G-7? More like D-7, DEBTORS-7.
Any comments on this article: http://seekingalpha.com/article/128150-nyse-runs-out-of-gold-bars-what-happens-next
I do not understand the story about warehouse receipts, etc….?
This is a nonissue, the kilo bars represent a small portion of total warehouse stocks. Let’s talk when we see COMEX deliveries threaten available (registered) warehouse stocks.
Global currency, it COULD happen
“The main criticism of such calls is usually that it would take years to implement anything like a global currency, that the world’s governance is not suitably united to make it feasible and that America itself would never bow easily to seeing its dollar dominance slip away.

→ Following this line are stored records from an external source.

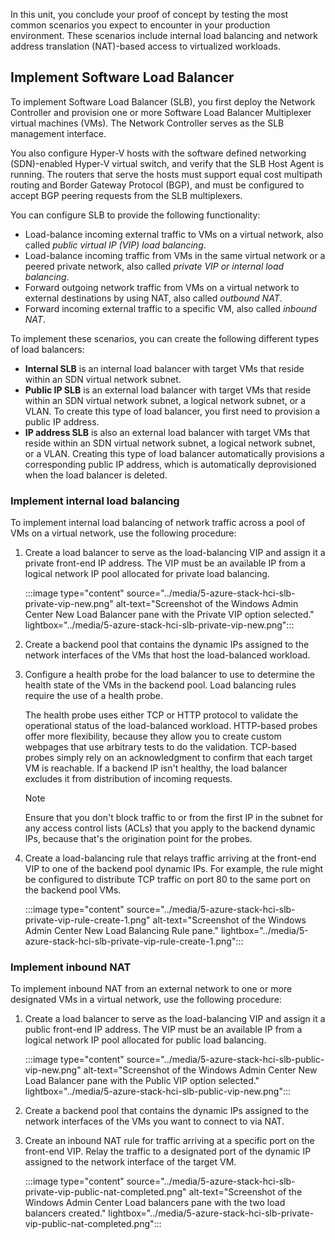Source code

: In this unit, you conclude your proof of concept by testing the most common scenarios you expect to encounter in your production environment. These scenarios include internal load balancing and network address translation (NAT)-based access to virtualized workloads.

## Implement Software Load Balancer

To implement Software Load Balancer (SLB), you first deploy the Network Controller and provision one or more Software Load Balancer Multiplexer virtual machines (VMs). The Network Controller serves as the SLB management interface.

You also configure Hyper-V hosts with the software defined networking (SDN)-enabled Hyper-V virtual switch, and verify that the SLB Host Agent is running. The routers that serve the hosts must support equal cost multipath routing and Border Gateway Protocol (BGP), and must be configured to accept BGP peering requests from the SLB multiplexers.

You can configure SLB to provide the following functionality:

- Load-balance incoming external traffic to VMs on a virtual network, also called *public virtual IP (VIP) load balancing*.
- Load-balance incoming traffic from VMs in the same virtual network or a peered private network, also called *private VIP or internal load balancing*.
- Forward outgoing network traffic from VMs on a virtual network to external destinations by using NAT, also called *outbound NAT*.
- Forward incoming external traffic to a specific VM, also called *inbound NAT*.

To implement these scenarios, you can create the following different types of load balancers:

- **Internal SLB** is an internal load balancer with target VMs that reside within an SDN virtual network subnet.
- **Public IP SLB** is an external load balancer with target VMs that reside within an SDN virtual network subnet, a logical network subnet, or a VLAN. To create this type of load balancer, you first need to provision a public IP address.
- **IP address SLB** is also an external load balancer with target VMs that reside within an SDN virtual network subnet, a logical network subnet, or a VLAN. Creating this type of load balancer automatically provisions a corresponding public IP address, which is automatically deprovisioned when the load balancer is deleted.

### Implement internal load balancing

To implement internal load balancing of network traffic across a pool of VMs on a virtual network, use the following procedure:

1. Create a load balancer to serve as the load-balancing VIP and assign it a private front-end IP address. The VIP must be an available IP from a logical network IP pool allocated for private load balancing.

   :::image type="content" source="../media/5-azure-stack-hci-slb-private-vip-new.png" alt-text="Screenshot of the Windows Admin Center New Load Balancer pane with the Private VIP option selected." lightbox="../media/5-azure-stack-hci-slb-private-vip-new.png":::

1. Create a backend pool that contains the dynamic IPs assigned to the network interfaces of the VMs that host the load-balanced workload.

1. Configure a health probe for the load balancer to use to determine the health state of the VMs in the backend pool. Load balancing rules require the use of a health probe.

   The health probe uses either TCP or HTTP protocol to validate the operational status of the load-balanced workload. HTTP-based probes offer more flexibility, because they allow you to create custom webpages that use arbitrary tests to do the validation. TCP-based probes simply rely on an acknowledgment to confirm that each target VM is reachable. If a backend IP isn't healthy, the load balancer excludes it from distribution of incoming requests.

   > [!NOTE]
   > Ensure that you don't block traffic to or from the first IP in the subnet for any access control lists (ACLs) that you apply to the backend dynamic IPs, because that's the origination point for the probes.

1. Create a load-balancing rule that relays traffic arriving at the front-end VIP to one of the backend pool dynamic IPs. For example, the rule might be configured to distribute TCP traffic on port 80 to the same port on the backend pool VMs.

   :::image type="content" source="../media/5-azure-stack-hci-slb-private-vip-rule-create-1.png" alt-text="Screenshot of the Windows Admin Center New Load Balancing Rule pane." lightbox="../media/5-azure-stack-hci-slb-private-vip-rule-create-1.png":::

### Implement inbound NAT

To implement inbound NAT from an external network to one or more designated VMs in a virtual network, use the following procedure:

1. Create a load balancer to serve as the load-balancing VIP and assign it a public front-end IP address. The VIP must be an available IP from a logical network IP pool allocated for public load balancing.

   :::image type="content" source="../media/5-azure-stack-hci-slb-public-vip-new.png" alt-text="Screenshot of the Windows Admin Center New Load Balancer pane with the Public VIP option selected." lightbox="../media/5-azure-stack-hci-slb-public-vip-new.png":::

1. Create a backend pool that contains the dynamic IPs assigned to the network interfaces of the VMs you want to connect to via NAT.

1. Create an inbound NAT rule for traffic arriving at a specific port on the front-end VIP. Relay the traffic to a designated port of the dynamic IP assigned to the network interface of the target VM.

   :::image type="content" source="../media/5-azure-stack-hci-slb-private-vip-public-nat-completed.png" alt-text="Screenshot of the Windows Admin Center Load balancers pane with the two load balancers created." lightbox="../media/5-azure-stack-hci-slb-private-vip-public-nat-completed.png":::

Yet some very notable figures seem to disagree. Among them is Nobel prize-winning economist Joseph Stiglitz, who even inferred on Thursday not only was the implementation of a global currency possible, it was possible quickly.”
http://v2.ftalphaville.ft.com/blog/2009/03/27/54110/global-currency-it-could-happen/
Of course the whole thing is completely unworkable, more a sense of panic to come up with something - anything - at the G20 meeting?
“Very notable figures” are looking for notoriety and publicity.
More and more this looks like a terminally ill Royal desperately trying to find an heir in order to retain power over the kingdom. Calls for an alternative global currency will probably increase as those with the most to lose from lost dollar hegemony recognize developments and realize the inevitable. The calls will come from dollar friends more than dollar enemies as an heir to the throne is sought.
Countries with a clue seek other alternatives.